On the outskirts of Tyre, the ancient coastal city in southern Lebanon where Jesus preached, life now has become one of impoverishment, as it has for most of the population of Lebanon.
“For two years, our country has been in a terrifying economic crisis. Our families are living in great distress,” Maronite Archbishop Charbel Abdallah of Tyre explained. Most people’s “salary only allows them to live for two days.”
Lebanon’s financial meltdown has been characterized by the World Bank as one of the worst worldwide since the 1850s; nearly 80% of the population now lives in poverty. With soaring inflation, basic needs, even for the previously middle class, have become out of reach.
The value of the currency slid further to record levels the week of Jan. 10, triggering another rise in the price of bread, this time by more than 25%, and two consecutive increases in the cost of fuel. A fill-up for a standard car now exceeds the monthly minimum wage.
“We cannot ignore the hunger of the people,” Archbishop Abdallah stressed.
Battered by decades of corruption and mismanagement, Lebanon has no social assistance from the state to help the poor, so the church has stepped in to fill the void. Like many other Catholic leaders, Archbishop Abdallah established economic committees in his parishes to address the needs of parishioners and has reached out to international organizations for help.

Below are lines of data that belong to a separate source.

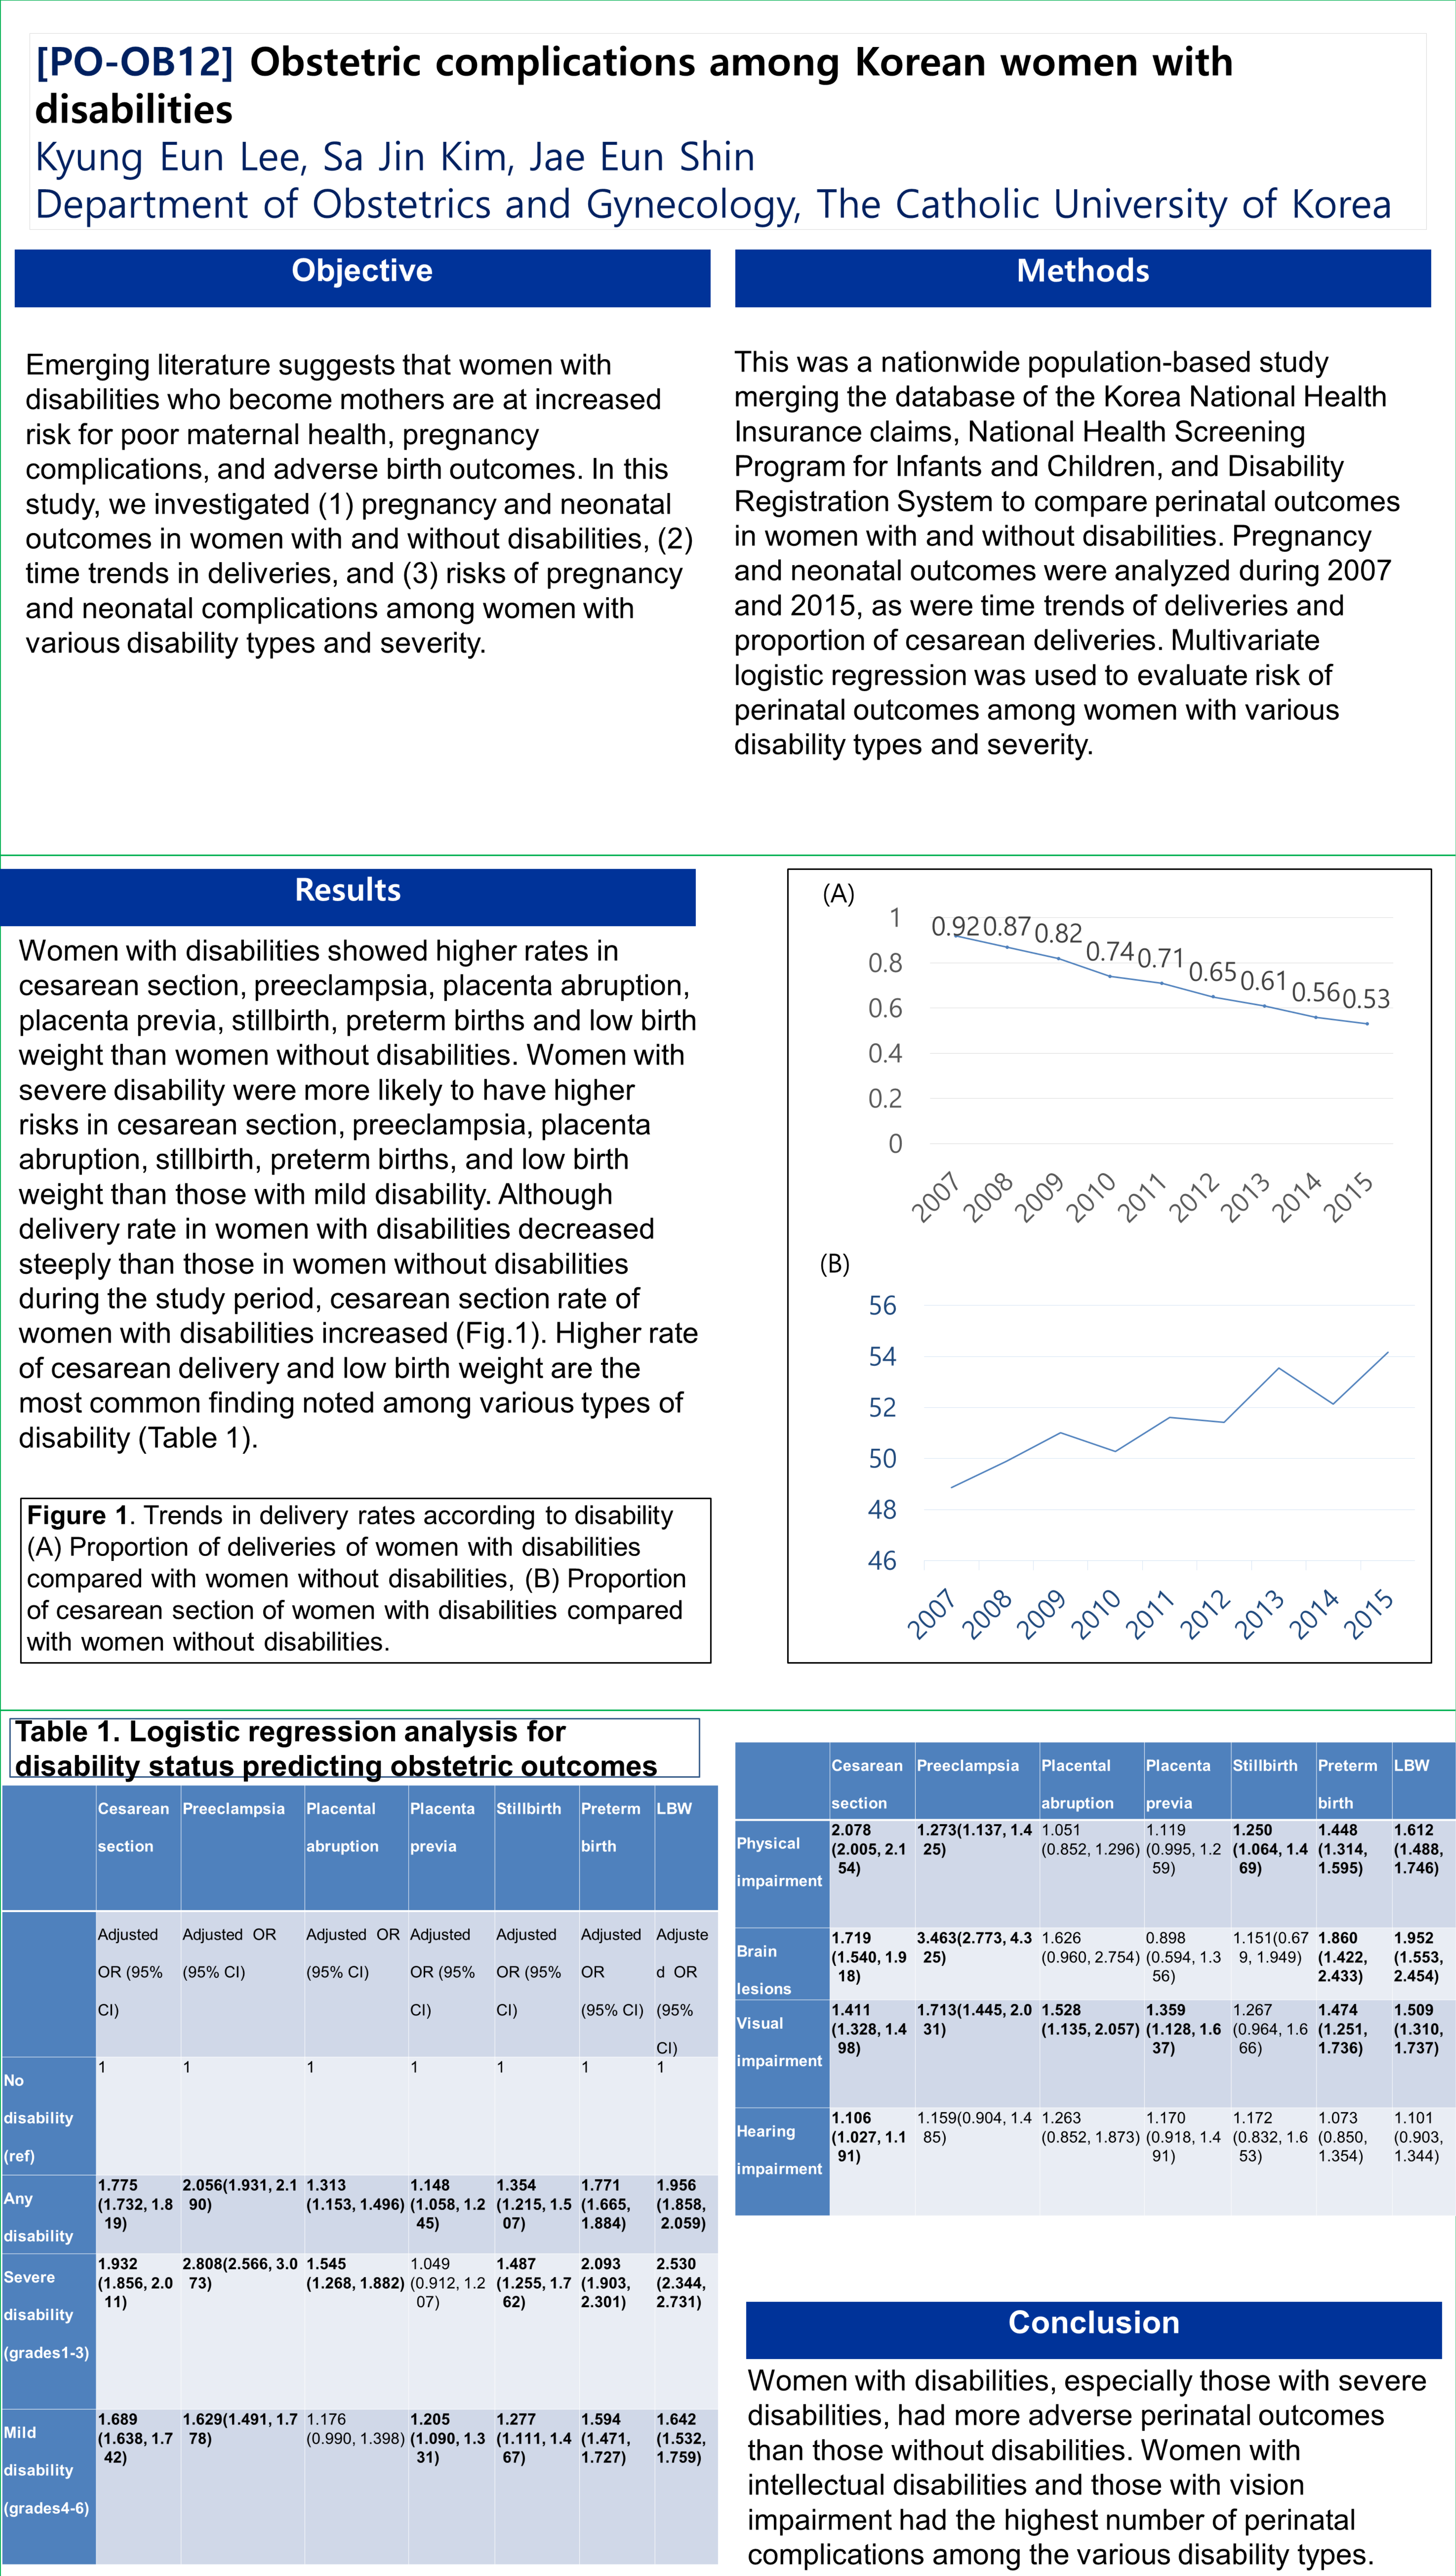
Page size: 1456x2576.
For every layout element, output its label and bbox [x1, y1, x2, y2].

list [0, 0, 1456, 2576]
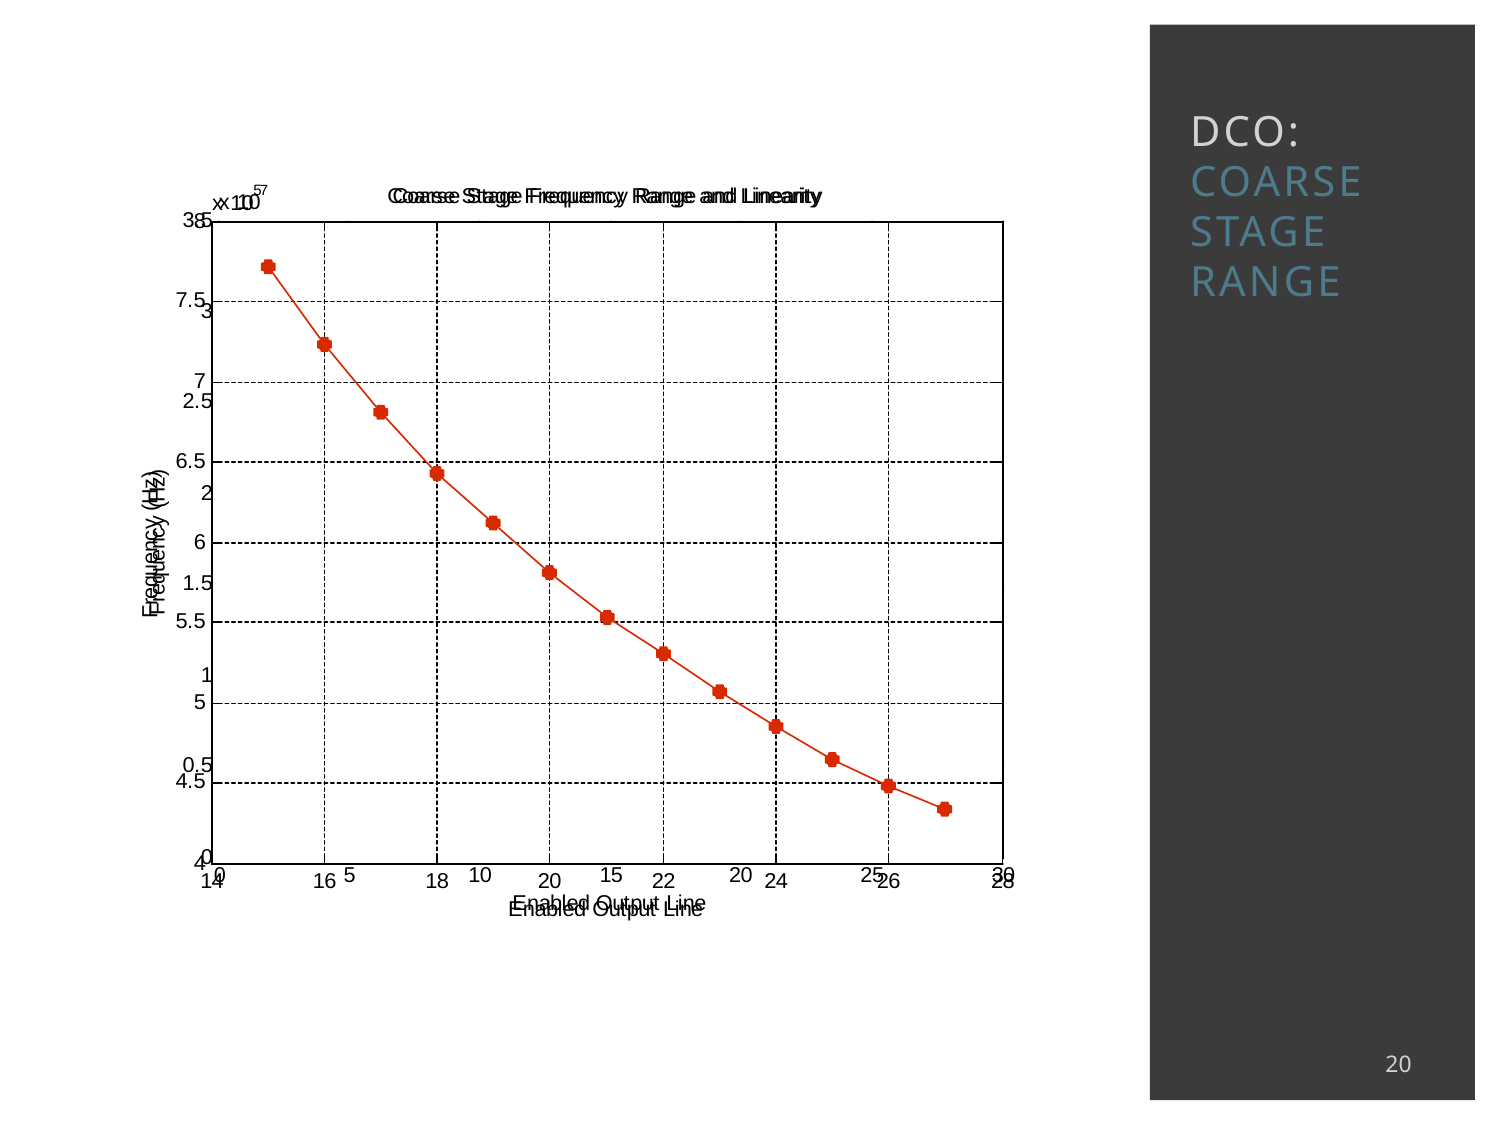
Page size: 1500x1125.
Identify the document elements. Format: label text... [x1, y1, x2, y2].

title DCO: COARSE STAGE rANGE [1175, 75, 1463, 313]
slide_number 20 [1349, 1041, 1448, 1089]
picture [79, 162, 1101, 951]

“The most generous is Aid to the Church in Need (ACN),” the archbishop said.
ACN has funded food boxes for 1,500 of the neediest families of 20 parishes in the Maronite Archdiocese of Tyre, in a predominantly Muslim area. Each box contains cooking staples. With the currency depreciation, the $40 value of the contents is equal to three months’ salary for those earning the national minimum wage.
Families will receive a food box every two months for eight months.
As volunteers loaded food boxes onto pickup trucks for the first distribution, the archbishop expressed his gratitude for the help recieved and said, “The families are going to breathe a little again.”